'''

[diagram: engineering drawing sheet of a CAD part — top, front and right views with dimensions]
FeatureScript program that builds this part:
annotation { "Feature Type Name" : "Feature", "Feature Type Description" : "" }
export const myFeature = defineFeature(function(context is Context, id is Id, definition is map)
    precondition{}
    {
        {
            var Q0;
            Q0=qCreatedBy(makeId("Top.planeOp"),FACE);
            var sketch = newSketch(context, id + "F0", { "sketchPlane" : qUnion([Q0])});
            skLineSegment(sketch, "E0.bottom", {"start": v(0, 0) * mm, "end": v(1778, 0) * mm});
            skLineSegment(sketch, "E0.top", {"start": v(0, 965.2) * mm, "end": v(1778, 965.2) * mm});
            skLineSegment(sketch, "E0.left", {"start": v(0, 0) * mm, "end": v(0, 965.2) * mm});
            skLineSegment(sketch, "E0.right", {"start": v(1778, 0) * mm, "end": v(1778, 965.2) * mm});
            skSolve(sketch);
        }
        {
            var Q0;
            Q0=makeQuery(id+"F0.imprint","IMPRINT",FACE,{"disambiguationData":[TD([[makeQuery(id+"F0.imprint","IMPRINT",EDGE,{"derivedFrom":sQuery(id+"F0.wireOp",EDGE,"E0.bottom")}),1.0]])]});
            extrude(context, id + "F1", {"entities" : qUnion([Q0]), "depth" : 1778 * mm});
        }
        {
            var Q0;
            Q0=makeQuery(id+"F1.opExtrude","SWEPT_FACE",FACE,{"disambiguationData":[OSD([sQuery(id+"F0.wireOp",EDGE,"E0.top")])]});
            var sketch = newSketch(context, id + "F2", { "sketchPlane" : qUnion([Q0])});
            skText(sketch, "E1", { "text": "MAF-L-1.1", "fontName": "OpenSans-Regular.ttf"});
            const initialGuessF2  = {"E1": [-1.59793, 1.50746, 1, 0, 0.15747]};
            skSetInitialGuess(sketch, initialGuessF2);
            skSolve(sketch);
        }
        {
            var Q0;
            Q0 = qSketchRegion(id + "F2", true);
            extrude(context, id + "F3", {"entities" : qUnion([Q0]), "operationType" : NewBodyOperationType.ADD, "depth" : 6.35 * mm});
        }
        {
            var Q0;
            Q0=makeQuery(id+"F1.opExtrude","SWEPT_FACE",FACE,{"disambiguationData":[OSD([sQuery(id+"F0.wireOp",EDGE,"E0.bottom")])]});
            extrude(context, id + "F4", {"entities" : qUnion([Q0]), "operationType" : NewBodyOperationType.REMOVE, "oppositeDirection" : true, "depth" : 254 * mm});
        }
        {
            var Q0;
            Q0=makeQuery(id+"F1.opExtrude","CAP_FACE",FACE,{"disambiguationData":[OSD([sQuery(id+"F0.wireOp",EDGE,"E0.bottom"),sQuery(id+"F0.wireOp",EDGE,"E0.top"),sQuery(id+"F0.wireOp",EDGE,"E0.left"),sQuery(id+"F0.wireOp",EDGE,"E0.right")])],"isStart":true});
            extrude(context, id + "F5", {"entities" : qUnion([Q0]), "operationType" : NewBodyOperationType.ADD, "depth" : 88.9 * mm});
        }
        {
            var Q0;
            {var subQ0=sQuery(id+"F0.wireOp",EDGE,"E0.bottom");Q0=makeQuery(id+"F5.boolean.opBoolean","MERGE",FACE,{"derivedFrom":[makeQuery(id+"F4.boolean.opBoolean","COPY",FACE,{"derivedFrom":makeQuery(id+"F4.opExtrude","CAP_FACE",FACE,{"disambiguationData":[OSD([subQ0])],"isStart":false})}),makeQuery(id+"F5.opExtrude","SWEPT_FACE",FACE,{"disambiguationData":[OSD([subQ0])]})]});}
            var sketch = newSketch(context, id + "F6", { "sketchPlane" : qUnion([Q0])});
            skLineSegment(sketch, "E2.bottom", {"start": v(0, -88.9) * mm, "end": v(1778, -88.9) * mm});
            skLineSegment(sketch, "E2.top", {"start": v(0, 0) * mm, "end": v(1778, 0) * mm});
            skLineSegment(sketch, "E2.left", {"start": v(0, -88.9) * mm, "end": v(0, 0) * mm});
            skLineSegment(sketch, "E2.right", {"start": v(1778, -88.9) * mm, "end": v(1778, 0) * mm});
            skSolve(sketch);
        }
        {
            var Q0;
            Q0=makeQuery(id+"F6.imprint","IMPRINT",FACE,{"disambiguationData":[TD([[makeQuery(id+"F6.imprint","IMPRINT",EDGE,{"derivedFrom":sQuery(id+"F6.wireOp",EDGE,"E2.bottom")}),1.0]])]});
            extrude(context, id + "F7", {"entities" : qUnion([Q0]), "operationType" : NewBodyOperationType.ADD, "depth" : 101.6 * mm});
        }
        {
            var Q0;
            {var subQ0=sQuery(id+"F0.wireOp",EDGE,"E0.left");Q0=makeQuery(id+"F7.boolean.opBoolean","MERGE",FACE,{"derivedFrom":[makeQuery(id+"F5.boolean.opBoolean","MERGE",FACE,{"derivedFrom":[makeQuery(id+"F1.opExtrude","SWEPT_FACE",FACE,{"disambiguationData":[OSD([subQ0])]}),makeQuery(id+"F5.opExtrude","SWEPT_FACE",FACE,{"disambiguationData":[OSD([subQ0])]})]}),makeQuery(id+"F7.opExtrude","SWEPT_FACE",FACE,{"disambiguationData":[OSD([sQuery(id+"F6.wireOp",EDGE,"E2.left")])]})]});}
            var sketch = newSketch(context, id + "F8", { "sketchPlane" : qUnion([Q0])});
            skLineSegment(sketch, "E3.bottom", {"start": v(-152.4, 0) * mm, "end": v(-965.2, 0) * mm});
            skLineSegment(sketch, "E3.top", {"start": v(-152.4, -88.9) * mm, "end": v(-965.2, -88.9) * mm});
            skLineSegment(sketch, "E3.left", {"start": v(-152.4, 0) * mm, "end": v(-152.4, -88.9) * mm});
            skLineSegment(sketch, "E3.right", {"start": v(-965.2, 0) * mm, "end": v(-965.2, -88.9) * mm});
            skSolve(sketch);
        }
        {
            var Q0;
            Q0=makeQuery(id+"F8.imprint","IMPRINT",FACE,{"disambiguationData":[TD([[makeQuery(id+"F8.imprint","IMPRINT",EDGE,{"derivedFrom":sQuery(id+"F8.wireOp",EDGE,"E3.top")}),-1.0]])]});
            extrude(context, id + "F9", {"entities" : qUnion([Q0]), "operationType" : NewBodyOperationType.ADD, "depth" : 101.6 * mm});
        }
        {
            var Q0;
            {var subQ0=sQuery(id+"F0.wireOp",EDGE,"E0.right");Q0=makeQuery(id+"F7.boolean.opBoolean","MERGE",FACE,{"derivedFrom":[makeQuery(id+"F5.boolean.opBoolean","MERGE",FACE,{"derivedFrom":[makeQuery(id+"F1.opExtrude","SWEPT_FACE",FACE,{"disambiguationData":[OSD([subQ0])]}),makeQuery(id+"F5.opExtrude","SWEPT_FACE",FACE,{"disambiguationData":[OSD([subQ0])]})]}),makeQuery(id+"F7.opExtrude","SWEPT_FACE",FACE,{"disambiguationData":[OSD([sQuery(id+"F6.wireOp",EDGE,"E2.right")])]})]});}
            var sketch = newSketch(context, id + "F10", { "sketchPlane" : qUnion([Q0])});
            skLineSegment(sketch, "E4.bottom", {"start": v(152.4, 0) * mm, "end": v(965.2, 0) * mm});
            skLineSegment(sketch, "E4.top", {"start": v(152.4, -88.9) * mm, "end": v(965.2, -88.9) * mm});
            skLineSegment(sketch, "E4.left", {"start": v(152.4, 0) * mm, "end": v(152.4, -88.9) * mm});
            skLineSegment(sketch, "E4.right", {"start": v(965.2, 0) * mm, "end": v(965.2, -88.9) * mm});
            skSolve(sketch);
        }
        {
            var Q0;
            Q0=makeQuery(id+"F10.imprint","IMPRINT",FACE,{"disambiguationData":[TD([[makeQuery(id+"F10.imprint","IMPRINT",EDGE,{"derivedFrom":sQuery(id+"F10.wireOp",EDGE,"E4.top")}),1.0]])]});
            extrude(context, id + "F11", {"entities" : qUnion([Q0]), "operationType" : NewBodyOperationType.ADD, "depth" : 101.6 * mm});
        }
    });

'''

**Exercise description:**
Reproduce the material word for word, from its first line up to and including the line that contains "Q0 = qSketchRegion(id".

**Full answer:**
[diagram: engineering drawing sheet of a CAD part — top, front and right views with dimensions]
FeatureScript program that builds this part:
annotation { "Feature Type Name" : "Feature", "Feature Type Description" : "" }
export const myFeature = defineFeature(function(context is Context, id is Id, definition is map)
    precondition{}
    {
        {
            var Q0;
            Q0=qCreatedBy(makeId("Top.planeOp"),FACE);
            var sketch = newSketch(context, id + "F0", { "sketchPlane" : qUnion([Q0])});
            skLineSegment(sketch, "E0.bottom", {"start": v(0, 0) * mm, "end": v(1778, 0) * mm});
            skLineSegment(sketch, "E0.top", {"start": v(0, 965.2) * mm, "end": v(1778, 965.2) * mm});
            skLineSegment(sketch, "E0.left", {"start": v(0, 0) * mm, "end": v(0, 965.2) * mm});
            skLineSegment(sketch, "E0.right", {"start": v(1778, 0) * mm, "end": v(1778, 965.2) * mm});
            skSolve(sketch);
        }
        {
            var Q0;
            Q0=makeQuery(id+"F0.imprint","IMPRINT",FACE,{"disambiguationData":[TD([[makeQuery(id+"F0.imprint","IMPRINT",EDGE,{"derivedFrom":sQuery(id+"F0.wireOp",EDGE,"E0.bottom")}),1.0]])]});
            extrude(context, id + "F1", {"entities" : qUnion([Q0]), "depth" : 1778 * mm});
        }
        {
            var Q0;
            Q0=makeQuery(id+"F1.opExtrude","SWEPT_FACE",FACE,{"disambiguationData":[OSD([sQuery(id+"F0.wireOp",EDGE,"E0.top")])]});
            var sketch = newSketch(context, id + "F2", { "sketchPlane" : qUnion([Q0])});
            skText(sketch, "E1", { "text": "MAF-L-1.1", "fontName": "OpenSans-Regular.ttf"});
            const initialGuessF2  = {"E1": [-1.59793, 1.50746, 1, 0, 0.15747]};
            skSetInitialGuess(sketch, initialGuessF2);
            skSolve(sketch);
        }
        {
            var Q0;
            Q0 = qSketchRegion(id + "F2", true);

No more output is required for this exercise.